▶ [Supplied data]
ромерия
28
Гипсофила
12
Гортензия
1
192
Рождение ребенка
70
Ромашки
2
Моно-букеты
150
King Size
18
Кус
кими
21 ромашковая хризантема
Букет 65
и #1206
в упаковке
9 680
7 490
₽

--

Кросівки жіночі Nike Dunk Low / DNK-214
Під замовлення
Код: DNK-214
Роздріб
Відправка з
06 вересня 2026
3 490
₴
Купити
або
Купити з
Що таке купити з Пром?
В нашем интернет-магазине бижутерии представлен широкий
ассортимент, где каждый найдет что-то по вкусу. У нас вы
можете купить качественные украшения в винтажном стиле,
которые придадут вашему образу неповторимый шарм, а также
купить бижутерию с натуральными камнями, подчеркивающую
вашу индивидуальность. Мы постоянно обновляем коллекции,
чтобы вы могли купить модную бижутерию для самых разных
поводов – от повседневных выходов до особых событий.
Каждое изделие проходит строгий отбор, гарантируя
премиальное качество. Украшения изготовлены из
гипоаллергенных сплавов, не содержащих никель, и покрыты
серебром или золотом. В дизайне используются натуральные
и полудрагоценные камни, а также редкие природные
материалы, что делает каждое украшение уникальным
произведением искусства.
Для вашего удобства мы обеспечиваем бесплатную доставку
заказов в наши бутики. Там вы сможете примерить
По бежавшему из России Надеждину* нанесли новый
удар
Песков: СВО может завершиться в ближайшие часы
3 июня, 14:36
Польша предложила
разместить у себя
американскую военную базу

▶ [Requirement]
Pull out every row above that contains the string "купить", with case counting as a difference.

▶ [Output for this task]
можете купить качественные украшения в винтажном стиле,
купить бижутерию с натуральными камнями, подчеркивающую
чтобы вы могли купить модную бижутерию для самых разных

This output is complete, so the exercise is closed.